Material provided:
╔══

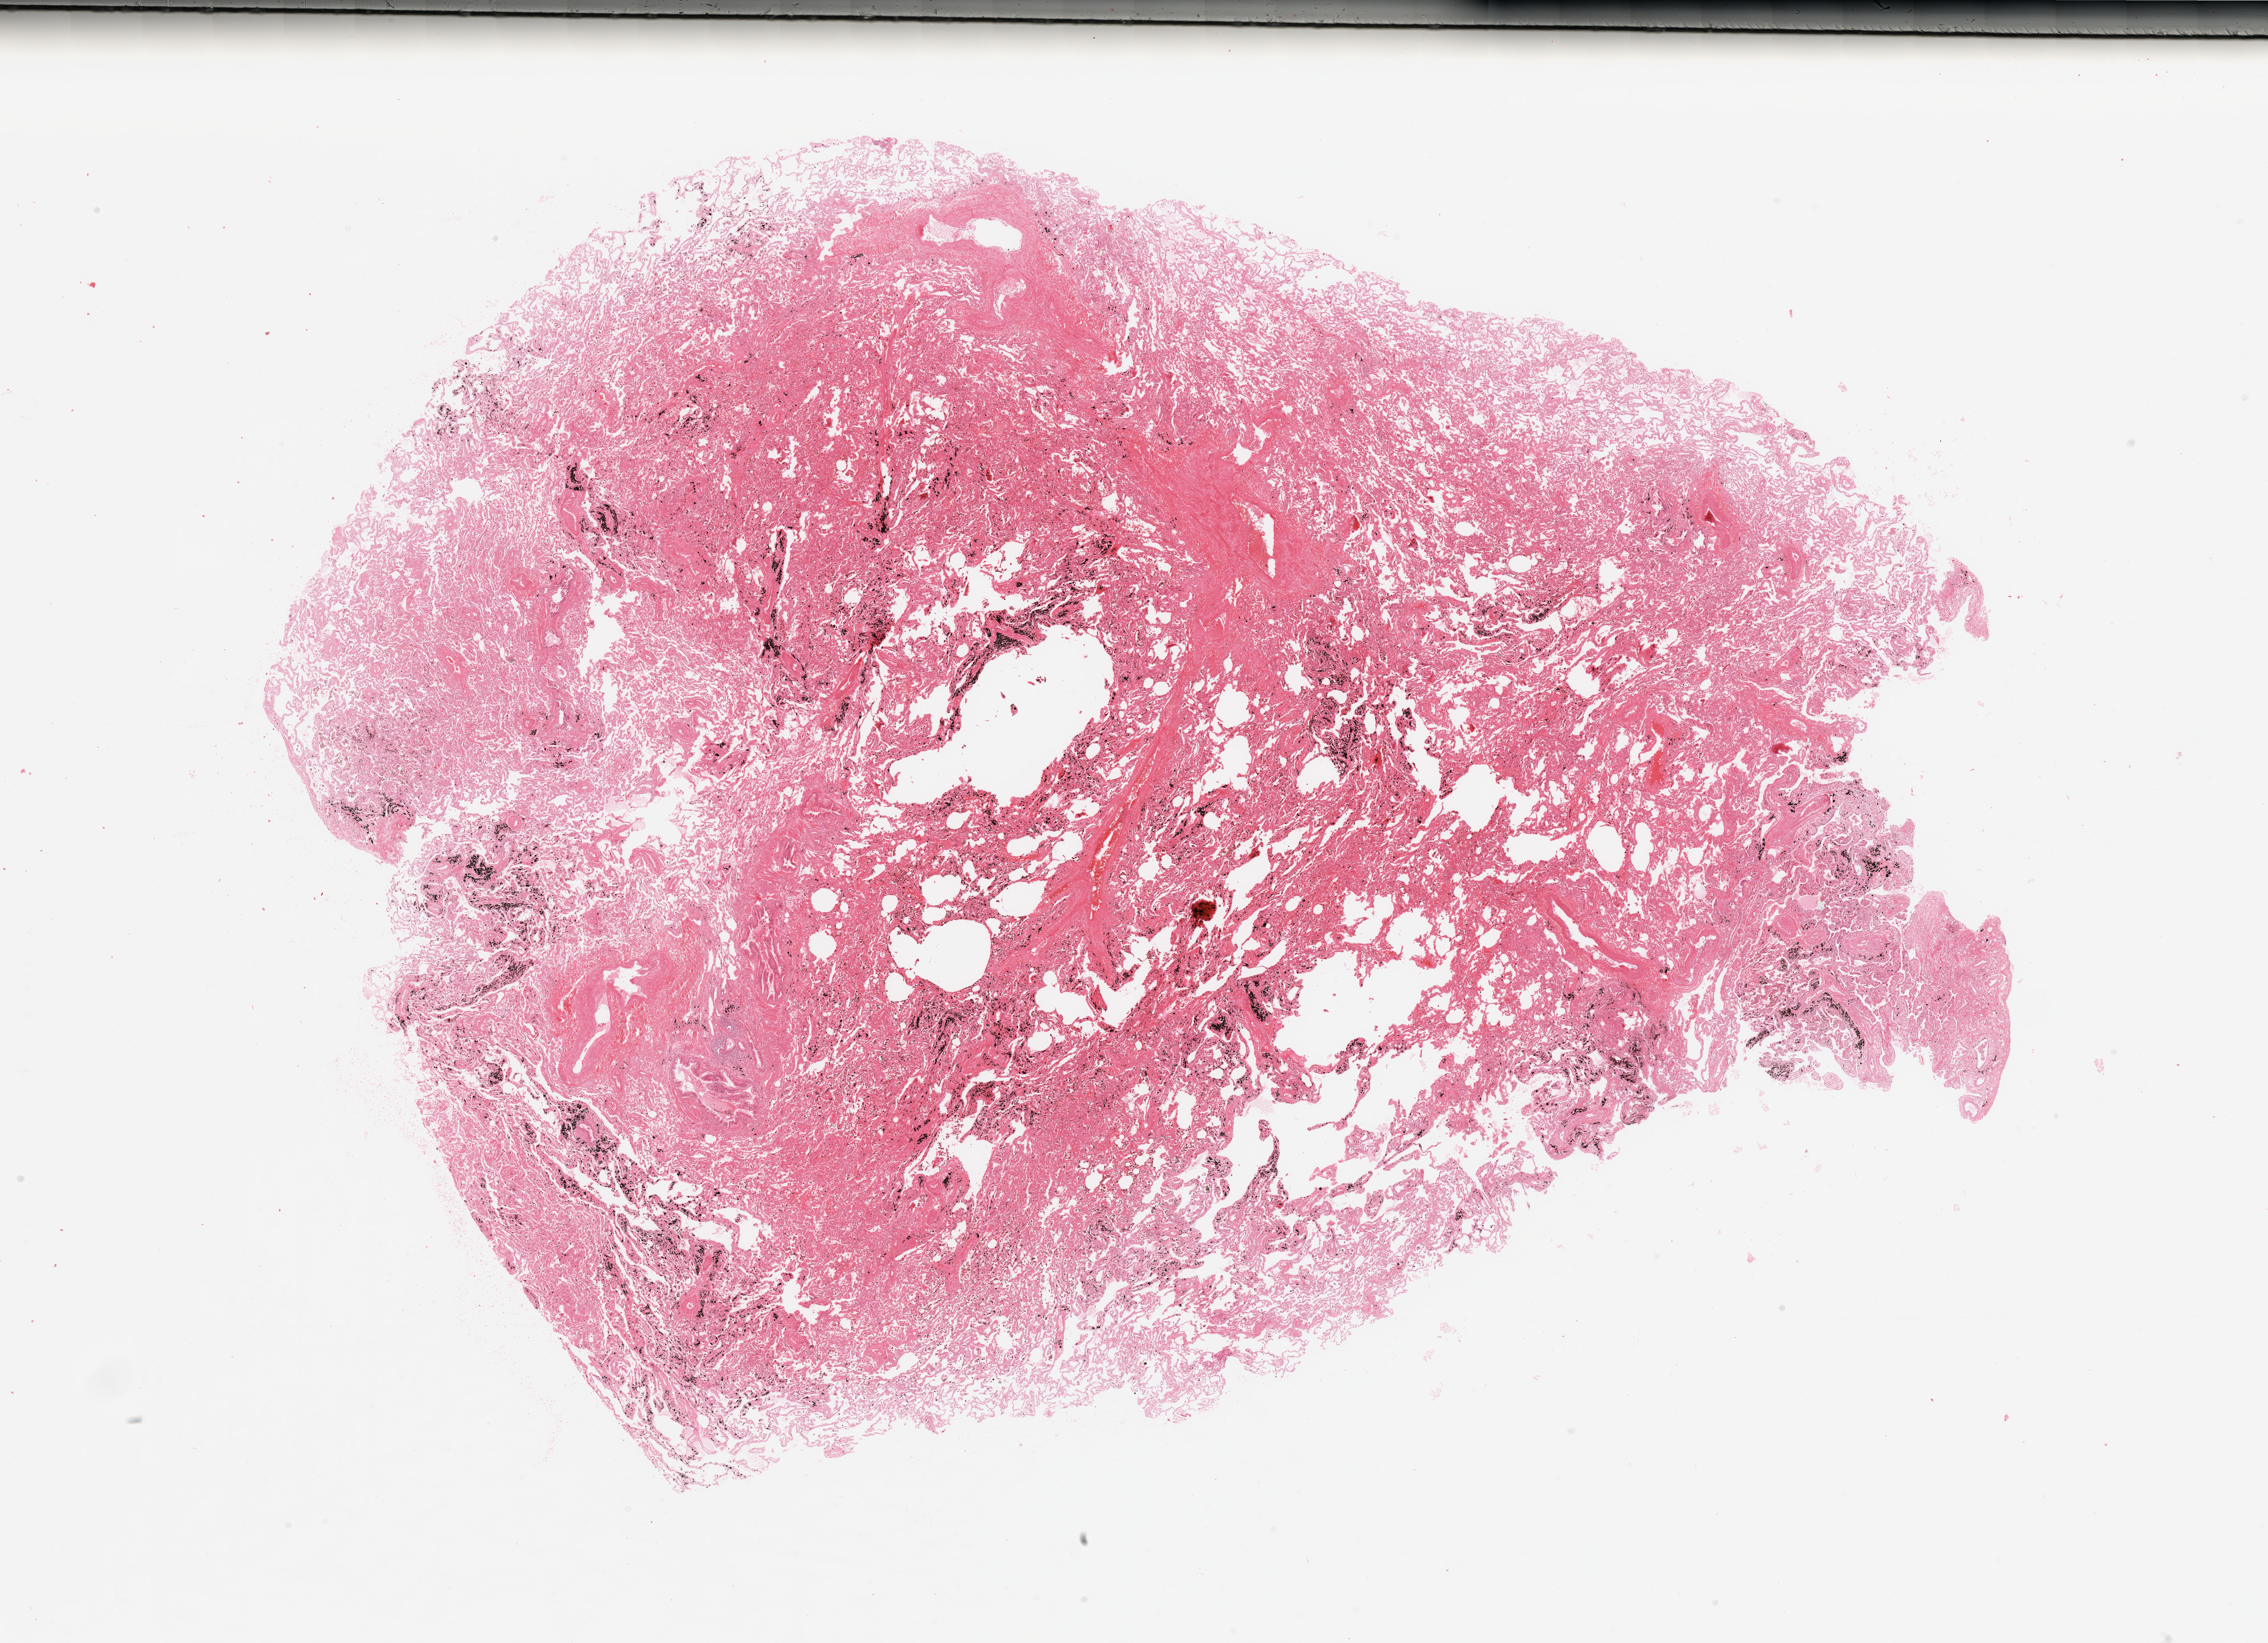
H&E whole-slide image, a low-resolution overview of the entire scanned area, about 31.5 x 22.8 mm, normal (non-tumour) tissue sample, sampled site: lung. Male, 54 y/o.
* this section: normal (non-tumour) tissue from the same patient
* patient diagnosis: Adenocarcinoma, NOS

╚══

Skipping any pictures, transcribe the full listing exactly.

H&E whole-slide image, a low-resolution overview of the entire scanned area, about 31.5 x 22.8 mm, normal (non-tumour) tissue sample, sampled site: lung. Male, 54 y/o.
* this section: normal (non-tumour) tissue from the same patient
* patient diagnosis: Adenocarcinoma, NOS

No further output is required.